The problem with ultraprocessed foods is simply that the manufacturer has been given too many free parameters, and if they get enough they can find something addictive and unhealthy. Since shelf space on grocery store shelves is allocated based on sales, the shelves will be filled with addictive food. This is even true of the produce section. Fruits and vegetables are bred to increase their sugar content, reduce bitterness, etc. Luckily breeding fruit trees is more time consuming and less controllable than all of the chemistry that can happen in a potato chip factory. We will see how this holds up as genetic engineering becomes more predictable.

Anyhow the only solution we've really come up with to this social problem is to change our brains with Glucagon Like Peptides to be less susceptible to these tricks. We will see how long that is able to keep ahead of the food companies.

buu700 3 days ago | parent | prev [-]

That's an interesting question.
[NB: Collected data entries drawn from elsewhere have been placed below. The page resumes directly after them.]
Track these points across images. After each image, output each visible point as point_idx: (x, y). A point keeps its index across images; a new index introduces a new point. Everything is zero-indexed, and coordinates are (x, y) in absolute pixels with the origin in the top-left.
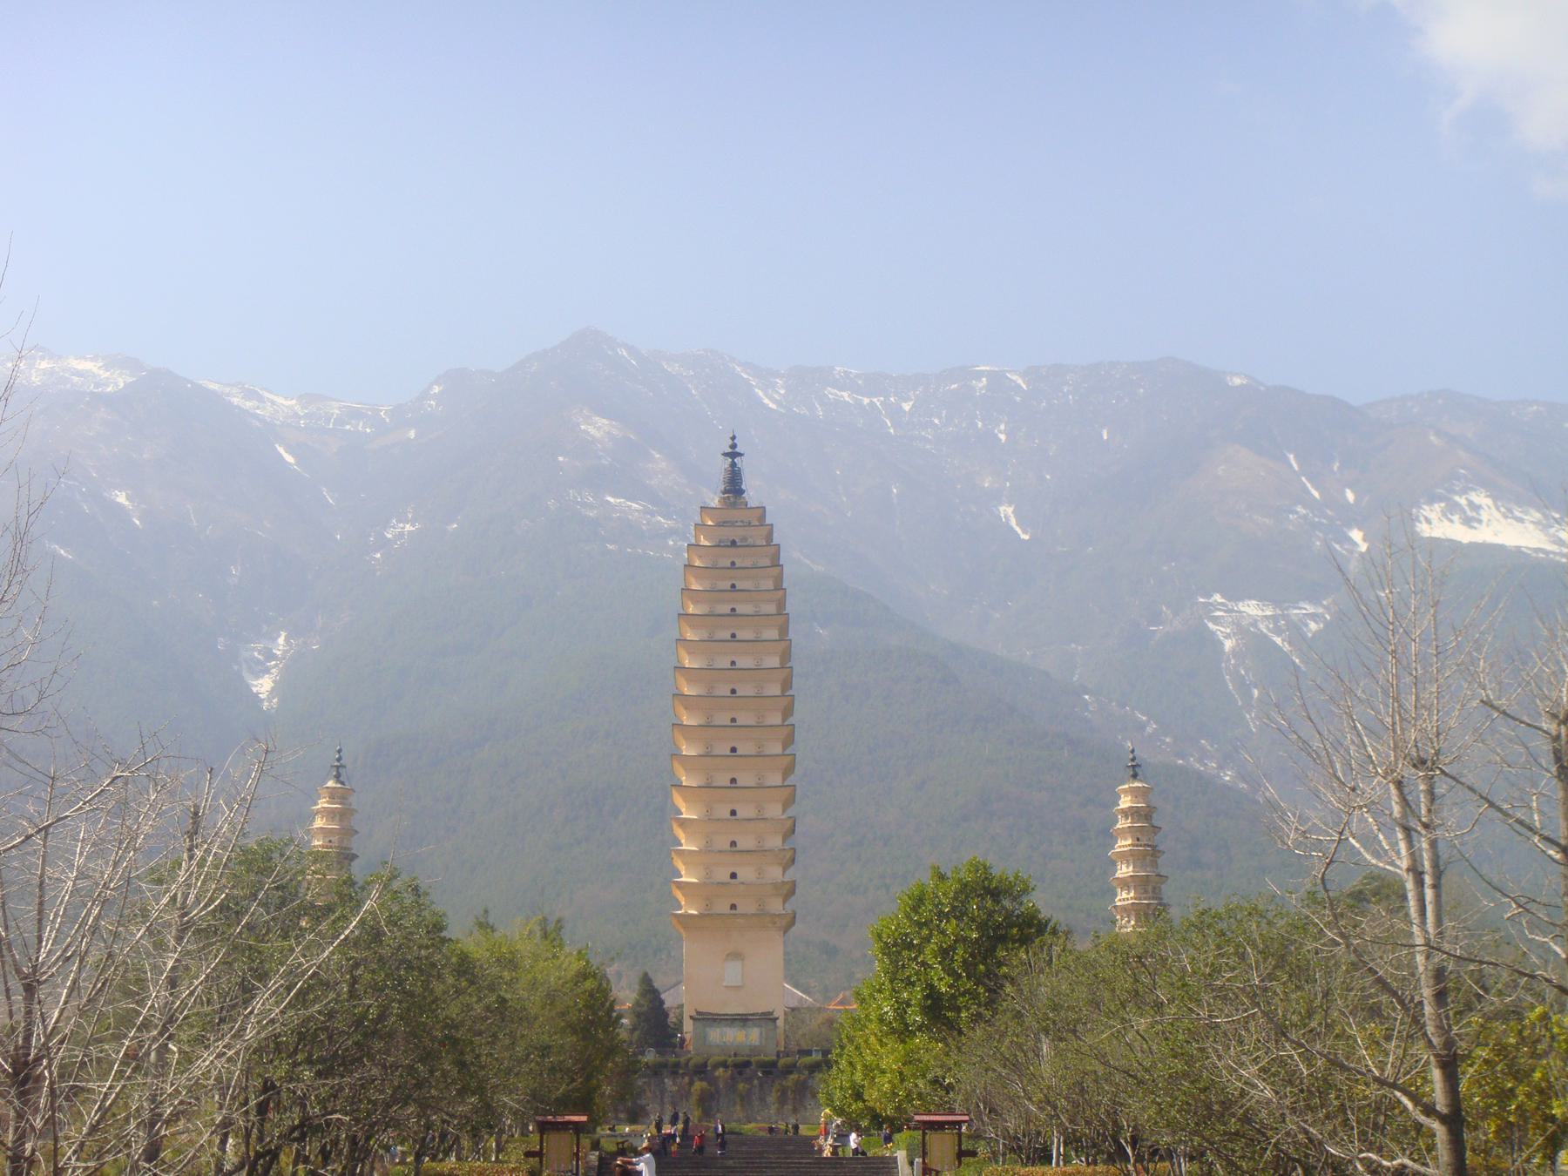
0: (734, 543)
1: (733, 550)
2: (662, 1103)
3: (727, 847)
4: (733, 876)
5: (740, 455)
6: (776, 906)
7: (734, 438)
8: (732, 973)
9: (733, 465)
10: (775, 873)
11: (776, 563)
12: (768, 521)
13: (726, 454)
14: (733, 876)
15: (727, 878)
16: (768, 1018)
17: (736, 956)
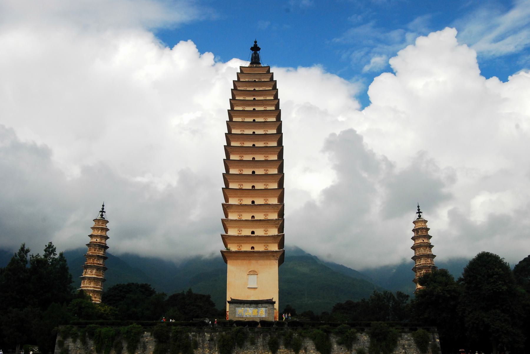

Based on Grok's analysis, the answer isn't that tofu is UPF, but that your particular proposed method of creating a protein powder would not be UPF. Unless you followed that process with "additional steps like centrifugation, pH adjustment, spray-drying, and stabilizers", as would typically be involved in production of commercial powders, it would remain in Nova group 3 like tofu. (Whether it would be a particularly palatable or mixable protein powder is obviously another matter entirely.)

Of course I agree with the rest of your point, which is similar to what I was saying. (I also chuckled at your choice of analogy, as a founder of an encryption startup.) I have a lot of thoughts on the incentive structure[1], which I would dramatically overhaul given the option.